López Sánchez, Olivia. “La centralidad del útero y sus anexos en las representaciones técnicas del cuerpo femenino en la medicina del siglo XIX”. Enjaular los cuerpos, Normativas decimonónicas y feminidad en México, comp. Julia Tuñon, México: El Colegio de México, 2008. Impreso.


La autora es socióloga egresada de la Universidad Autónoma Metropolitana (UAM-X). Se ha desarrollado en el ámbito de la administración pública en áreas de educación, desarrollo rural y género.

[1] Durante los años 2012 a 2014 el INEGI ha registrado 2 498 880, 2 478 889 y 2 463 420 nacimientos respectivamente.

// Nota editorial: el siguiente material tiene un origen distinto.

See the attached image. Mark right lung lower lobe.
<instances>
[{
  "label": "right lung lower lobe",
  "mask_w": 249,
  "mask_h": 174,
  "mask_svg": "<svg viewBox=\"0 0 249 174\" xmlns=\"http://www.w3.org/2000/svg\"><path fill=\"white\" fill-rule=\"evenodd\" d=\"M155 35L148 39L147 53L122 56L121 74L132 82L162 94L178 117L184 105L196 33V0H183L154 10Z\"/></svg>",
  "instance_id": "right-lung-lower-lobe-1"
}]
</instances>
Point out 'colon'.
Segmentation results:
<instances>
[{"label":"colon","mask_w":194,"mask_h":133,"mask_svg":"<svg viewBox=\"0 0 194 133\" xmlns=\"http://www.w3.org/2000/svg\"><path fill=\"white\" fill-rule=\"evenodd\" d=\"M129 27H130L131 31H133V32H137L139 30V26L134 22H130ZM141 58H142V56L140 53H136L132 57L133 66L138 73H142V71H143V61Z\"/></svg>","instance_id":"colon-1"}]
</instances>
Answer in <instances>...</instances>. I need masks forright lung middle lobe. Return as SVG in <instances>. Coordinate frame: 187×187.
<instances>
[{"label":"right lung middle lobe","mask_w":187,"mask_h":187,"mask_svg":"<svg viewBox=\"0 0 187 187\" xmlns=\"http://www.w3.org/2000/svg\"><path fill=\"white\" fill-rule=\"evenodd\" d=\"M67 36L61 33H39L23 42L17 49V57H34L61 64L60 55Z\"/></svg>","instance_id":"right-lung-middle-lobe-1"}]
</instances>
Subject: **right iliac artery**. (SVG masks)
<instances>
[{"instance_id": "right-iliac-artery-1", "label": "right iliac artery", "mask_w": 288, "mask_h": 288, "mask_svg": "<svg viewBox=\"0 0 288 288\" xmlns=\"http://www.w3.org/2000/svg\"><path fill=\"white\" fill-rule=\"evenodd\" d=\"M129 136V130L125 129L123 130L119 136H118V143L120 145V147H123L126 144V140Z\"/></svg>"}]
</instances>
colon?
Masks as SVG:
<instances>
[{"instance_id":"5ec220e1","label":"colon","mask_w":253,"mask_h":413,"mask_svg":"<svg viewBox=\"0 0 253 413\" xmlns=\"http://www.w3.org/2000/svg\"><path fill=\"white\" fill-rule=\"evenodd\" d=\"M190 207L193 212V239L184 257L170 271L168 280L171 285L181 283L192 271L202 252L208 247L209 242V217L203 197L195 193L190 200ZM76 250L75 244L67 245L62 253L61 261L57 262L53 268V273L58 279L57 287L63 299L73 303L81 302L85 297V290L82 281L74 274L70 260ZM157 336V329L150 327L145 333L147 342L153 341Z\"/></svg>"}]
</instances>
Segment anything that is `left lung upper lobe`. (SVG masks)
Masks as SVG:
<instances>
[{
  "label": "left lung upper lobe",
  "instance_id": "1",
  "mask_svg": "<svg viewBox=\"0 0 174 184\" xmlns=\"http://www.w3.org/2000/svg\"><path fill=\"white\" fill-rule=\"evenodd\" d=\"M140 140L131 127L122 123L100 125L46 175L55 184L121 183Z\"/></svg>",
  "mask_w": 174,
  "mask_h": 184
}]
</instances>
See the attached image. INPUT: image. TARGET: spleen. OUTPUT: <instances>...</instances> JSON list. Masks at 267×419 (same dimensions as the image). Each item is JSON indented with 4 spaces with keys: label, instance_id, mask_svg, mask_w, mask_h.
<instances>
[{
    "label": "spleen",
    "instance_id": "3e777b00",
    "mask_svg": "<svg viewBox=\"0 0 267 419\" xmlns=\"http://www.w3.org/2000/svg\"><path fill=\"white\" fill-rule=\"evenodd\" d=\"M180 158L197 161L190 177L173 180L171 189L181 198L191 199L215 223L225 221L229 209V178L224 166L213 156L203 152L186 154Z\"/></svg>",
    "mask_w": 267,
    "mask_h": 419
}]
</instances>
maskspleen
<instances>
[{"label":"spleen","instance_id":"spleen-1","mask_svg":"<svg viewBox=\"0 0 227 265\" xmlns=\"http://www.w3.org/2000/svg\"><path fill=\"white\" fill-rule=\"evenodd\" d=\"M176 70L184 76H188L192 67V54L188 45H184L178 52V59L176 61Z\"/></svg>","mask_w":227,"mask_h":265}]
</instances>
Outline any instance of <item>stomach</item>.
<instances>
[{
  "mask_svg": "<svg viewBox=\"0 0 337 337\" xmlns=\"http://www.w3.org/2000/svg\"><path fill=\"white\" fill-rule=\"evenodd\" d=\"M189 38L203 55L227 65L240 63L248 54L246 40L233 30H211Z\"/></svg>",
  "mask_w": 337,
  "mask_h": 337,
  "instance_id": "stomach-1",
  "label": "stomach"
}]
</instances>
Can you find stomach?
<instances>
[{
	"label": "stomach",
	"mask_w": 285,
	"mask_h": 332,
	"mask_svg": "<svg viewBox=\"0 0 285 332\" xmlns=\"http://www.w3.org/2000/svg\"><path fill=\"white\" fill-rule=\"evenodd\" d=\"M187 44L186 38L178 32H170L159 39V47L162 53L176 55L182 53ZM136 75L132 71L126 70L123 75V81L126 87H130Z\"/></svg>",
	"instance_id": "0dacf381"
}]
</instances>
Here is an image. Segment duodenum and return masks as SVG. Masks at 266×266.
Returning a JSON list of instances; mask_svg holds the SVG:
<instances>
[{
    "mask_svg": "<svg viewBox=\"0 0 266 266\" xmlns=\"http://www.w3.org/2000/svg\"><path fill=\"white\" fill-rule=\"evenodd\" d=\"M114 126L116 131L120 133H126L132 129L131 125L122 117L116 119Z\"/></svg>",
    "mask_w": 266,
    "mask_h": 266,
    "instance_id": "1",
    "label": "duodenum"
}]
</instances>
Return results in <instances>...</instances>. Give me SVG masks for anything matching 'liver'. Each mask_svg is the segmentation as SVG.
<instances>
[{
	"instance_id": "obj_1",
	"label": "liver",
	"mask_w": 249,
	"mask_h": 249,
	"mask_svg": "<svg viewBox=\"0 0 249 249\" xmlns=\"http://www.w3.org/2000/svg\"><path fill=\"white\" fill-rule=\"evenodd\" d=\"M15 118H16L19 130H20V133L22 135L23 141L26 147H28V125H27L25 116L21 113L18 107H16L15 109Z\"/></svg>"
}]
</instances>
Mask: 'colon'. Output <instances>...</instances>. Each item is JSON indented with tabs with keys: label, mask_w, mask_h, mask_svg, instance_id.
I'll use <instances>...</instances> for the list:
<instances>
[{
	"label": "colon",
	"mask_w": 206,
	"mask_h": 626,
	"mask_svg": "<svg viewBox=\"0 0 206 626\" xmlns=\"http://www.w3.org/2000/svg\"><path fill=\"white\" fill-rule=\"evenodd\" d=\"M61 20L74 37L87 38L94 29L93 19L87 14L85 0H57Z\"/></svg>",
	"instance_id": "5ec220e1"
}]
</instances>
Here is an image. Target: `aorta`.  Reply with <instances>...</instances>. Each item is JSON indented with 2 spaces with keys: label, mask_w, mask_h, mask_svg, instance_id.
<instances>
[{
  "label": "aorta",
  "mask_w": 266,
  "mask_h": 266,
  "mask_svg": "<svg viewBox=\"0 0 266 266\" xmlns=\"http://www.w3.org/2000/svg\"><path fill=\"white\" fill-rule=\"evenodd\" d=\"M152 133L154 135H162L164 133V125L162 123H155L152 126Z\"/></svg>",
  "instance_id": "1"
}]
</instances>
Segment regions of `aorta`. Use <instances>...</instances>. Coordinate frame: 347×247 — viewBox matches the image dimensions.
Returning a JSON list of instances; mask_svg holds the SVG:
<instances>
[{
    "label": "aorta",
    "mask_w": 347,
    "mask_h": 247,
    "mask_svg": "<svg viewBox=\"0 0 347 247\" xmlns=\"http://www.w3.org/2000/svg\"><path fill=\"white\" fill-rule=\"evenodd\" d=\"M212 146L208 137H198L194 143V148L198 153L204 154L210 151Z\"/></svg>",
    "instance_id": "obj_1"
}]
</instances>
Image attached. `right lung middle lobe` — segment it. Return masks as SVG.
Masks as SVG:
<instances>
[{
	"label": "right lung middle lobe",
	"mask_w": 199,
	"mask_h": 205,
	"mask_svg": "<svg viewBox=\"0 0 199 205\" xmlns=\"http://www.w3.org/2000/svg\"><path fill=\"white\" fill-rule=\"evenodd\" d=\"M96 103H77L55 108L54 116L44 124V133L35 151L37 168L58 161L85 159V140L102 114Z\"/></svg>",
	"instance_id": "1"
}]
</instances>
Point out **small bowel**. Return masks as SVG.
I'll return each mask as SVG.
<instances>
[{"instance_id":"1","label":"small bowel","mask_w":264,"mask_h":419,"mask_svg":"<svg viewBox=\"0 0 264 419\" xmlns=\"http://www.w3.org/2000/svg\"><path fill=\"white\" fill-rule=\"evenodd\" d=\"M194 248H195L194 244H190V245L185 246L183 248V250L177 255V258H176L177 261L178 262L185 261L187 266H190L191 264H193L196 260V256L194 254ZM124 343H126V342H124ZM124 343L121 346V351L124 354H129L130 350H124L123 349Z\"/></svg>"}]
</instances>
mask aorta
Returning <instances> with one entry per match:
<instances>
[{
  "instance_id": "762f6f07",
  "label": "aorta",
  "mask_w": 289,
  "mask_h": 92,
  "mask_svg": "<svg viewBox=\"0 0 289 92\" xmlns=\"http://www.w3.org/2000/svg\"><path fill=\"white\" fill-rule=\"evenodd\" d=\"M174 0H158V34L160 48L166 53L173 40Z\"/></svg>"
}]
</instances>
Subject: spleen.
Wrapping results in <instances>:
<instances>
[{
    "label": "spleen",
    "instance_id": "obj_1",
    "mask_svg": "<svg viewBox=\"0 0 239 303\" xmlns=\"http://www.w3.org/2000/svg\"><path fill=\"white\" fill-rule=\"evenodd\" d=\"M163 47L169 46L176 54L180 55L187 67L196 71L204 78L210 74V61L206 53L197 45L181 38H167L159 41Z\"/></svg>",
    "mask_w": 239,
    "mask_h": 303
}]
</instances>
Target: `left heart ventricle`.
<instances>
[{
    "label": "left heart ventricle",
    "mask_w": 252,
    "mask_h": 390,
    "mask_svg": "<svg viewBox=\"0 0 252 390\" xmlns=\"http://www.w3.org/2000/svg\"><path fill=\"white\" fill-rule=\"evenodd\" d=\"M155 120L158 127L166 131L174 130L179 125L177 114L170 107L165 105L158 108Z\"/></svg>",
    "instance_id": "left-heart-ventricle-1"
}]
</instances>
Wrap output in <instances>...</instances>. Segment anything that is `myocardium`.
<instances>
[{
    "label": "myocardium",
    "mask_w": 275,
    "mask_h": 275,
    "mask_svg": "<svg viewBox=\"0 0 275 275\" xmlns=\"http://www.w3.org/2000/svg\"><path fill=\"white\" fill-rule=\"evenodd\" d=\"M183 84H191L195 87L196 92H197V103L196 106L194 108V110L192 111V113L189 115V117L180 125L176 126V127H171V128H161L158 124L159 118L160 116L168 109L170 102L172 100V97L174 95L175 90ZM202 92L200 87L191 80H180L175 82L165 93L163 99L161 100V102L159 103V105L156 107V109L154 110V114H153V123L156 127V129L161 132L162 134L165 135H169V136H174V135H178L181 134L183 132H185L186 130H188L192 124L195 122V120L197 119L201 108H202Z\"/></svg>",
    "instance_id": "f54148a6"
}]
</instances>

Se pueden consultar las estadísticas completas en la página electrónica: http://www3.inegi.org.mx/sistemas/sisept/Default.aspx?t=mdemo23&s=est&c=17526.

[2] Entre algunas sectas herejes de las que se tiene registro están: cátaros, valdenses, los pobres de Lyon, espirituales y apostólicos. Hoy en día se sabe poco de las sectas heréticas, esto se debe fundamentalmente a la ferocidad con la que fueron perseguidas por la Iglesia, que no escatimo esfuerzos por borrar sus doctrinas. Los herejes fueron quemados en la hoguera, y con el fin de erradicar su presencia, el Papa creó una de las instituciones más perversas de la historia: la Santa Inquisición.

[3] Lo técnico, según López Sánchez, debe ser entendido como la mecánica referida al funcionamiento del cuerpo modelo. Las representaciones técnico médicas del cuerpo femenino darán cuenta del funcionamiento considerado ideal.

[4] Especialista en estudios de género en el Programa Interdisciplinario de Estudios de la Mujer, El Colegio de México. Este artículo se desprende de su tesis doctoral “La profesionalización de la gine-obstetricia en la segunda mitad del siglo XIX en México”.  

[5] Roberto Castro, en su artículo “25 años de investigación sobre violencia obstétrica en México” ha denominado habitus médico, a todas aquellas predisposiciones que los profesionales de la salud adquieren durante sus años de formación en escuelas y facultades, a través de los rígidos sistemas de jerarquías, castigos, conminaciones, recriminaciones y etiquetaciones —entre ellas de clase y de género—, que reciben y que experimentan durante ese tiempo, como parte misma de su educación profesional. Estas predisposiciones se afianzan en los años de especialización y, después, suelen permear en las relaciones con los y las usuarias de los servicios de salud. Por tanto, dentro de los contextos de atención de la salud se construyen relaciones profundamente asimétricas entre el personal médico y las y los usuarios de servicios de salud, en donde los primeros pueden imponer una posición de superioridad sobre los segundos y, por tanto, sus reglas.